Mr. Adamowicz, who died on Feb. 9 at 43, was a concept artist whose paintings of exotic landscapes, monsters and elaborately costumed heroes and villains formed the visual foundation for two of the most popular single-player role-playing video games of all time.
In Fallout 3, he envisioned a post-apocalyptic Washington; in the other, The Elder Scrolls V: Skyrim, he co-created the look of a vast fantasy world. Together the games have sold more than 15 million copies and earned more than $900 million since they were released, Fallout in autumn 2008 and Skyrim in autumn 2011.
His death, at a hospital in Washington, of complications of lung cancer, was confirmed by Pete Hines, a vice president of Bethesda Softworks, the company that created both games.
Whether sketching out a mutant-riddled, atomically ravaged downtown Washington or a sprawling continent populated by wizards and trolls, Mr. Adamowicz was, in a sense, the costume designer, prop master and set designer for highly cinematic games. Other team members would render Mr. Adamowicz’s drawings on computers once the writers and art director approved them.
“All of the designs evolve through contributions from the whole team,” he wrote in an essay about conceptual design on the Fallout Web site. “I like to feel that it’s my job to instigate the process with a cool drawing that inspires everyone else here into making something really cool.”

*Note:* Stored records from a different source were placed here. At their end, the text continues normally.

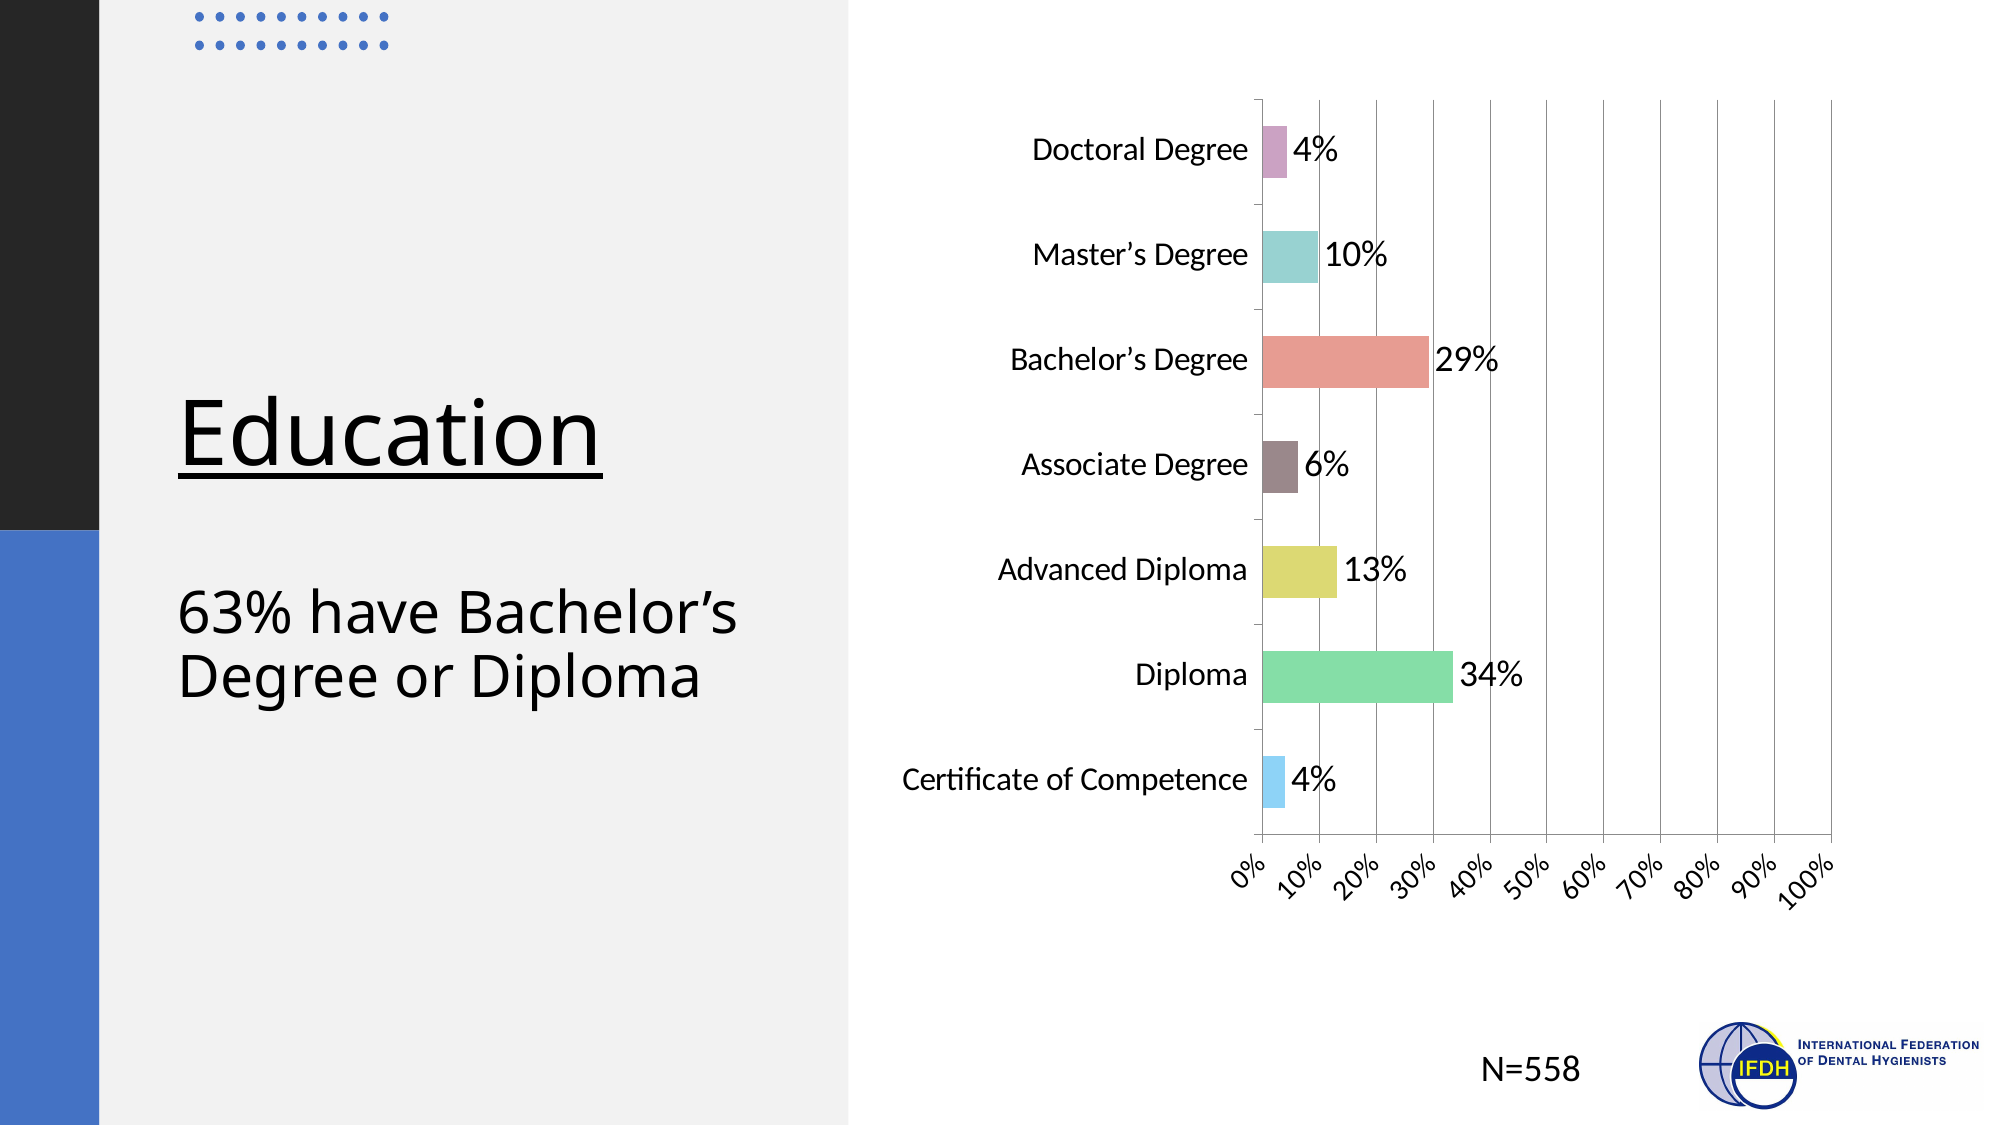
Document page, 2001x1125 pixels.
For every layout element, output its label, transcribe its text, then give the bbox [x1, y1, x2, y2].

title Education 63% have Bachelor’s Degree or Diploma [162, 368, 786, 873]
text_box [194, 11, 389, 51]
text_box [99, 0, 849, 1125]
text_box [849, 0, 2000, 1125]
text_box [0, 529, 99, 1125]
picture [1699, 1022, 1984, 1111]
chart [882, 82, 1862, 936]
text_box [0, 0, 99, 529]
text_box N=558 [1466, 1036, 1665, 1096]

Mr. Adamowicz (pronounced a-DOM-oh-wits) conceptualized virtually everything in Fallout 3: locations like a crumbling Washington Monument and coin-operated personal bomb shelters; items like the Pip-Boy 3000 — an electronic wrist computer that serves as a player’s conduit to menus, maps and other vital information — and the Fat Man, a weapon that launches miniature nuclear bombs; and monsters ranging from mutated naked mole rats to 30-foot-tall super mutant behemoths.
“He was one of the first people on Fallout 3 and he drew every concept image we had,” said Todd Howard, the game director for both Fallout 3 and Skyrim. “We’re talking over a thousand images, for years.”
Mr. Adamowicz worked with a fellow concept artist, Ray Lederer, on Skyrim, but came up with the look and feel of the game’s marquee monster, fearsome dragons that would intimidate Smaug, the venerable wyrm from “The Hobbit.” Skyrim is the first of the Elder Scrolls series to let players battle them.
Adam Carl Adamowicz was born on March 9, 1968, in Huntington, on Long Island. He received a bachelor’s degree in psychology from the University of Colorado, Boulder, in 1990. He studied oil painting, figure drawing and palette mixing at the Boulder Academy of Fine Arts in 2002 and 2003.
Mr. Adamowicz worked as a freelance illustrator for Dark Horse Comics and Malibu Graphics and held down odd jobs, like haunted house builder and erotic cake artisan, according to his blog, before landing his position at Bethesda in 2005.
He is survived by his mother, Moira Adamowicz.
Fallout 3 is suffused with humorous touches of nostalgia for the time before a nuclear war had ended the world as we know it. (For example, the Ink Spots’ 1941 song “I Don’t Want to Set the World on Fire” plays on the radio as a player explores the radioactive rubble.)
Mr. Adamowicz actually had the wholesomeness of “Leave It to Beaver” in mind when he imagined a post-apocalyptic world. The game really begins when the protagonist escapes from a technologically advanced 1950s-style society that has survived for hundreds of years in a huge subterranean bomb shelter.
“I have an interest in all things ’50s because I think there’s a certain charisma with the music, with the automobiles, with the clothing style,” Mr. Adamowicz said in an interview included as bonus content when Fallout 3 was released. “So designing any of these characters and then throwing them into the wasteland, the dark humor for me kicked in when I imagined Ward Cleaver being pushed out of his bunker and he’s looking for fresh tobacco for his pipe and then here comes a raider over the top of the horizon.”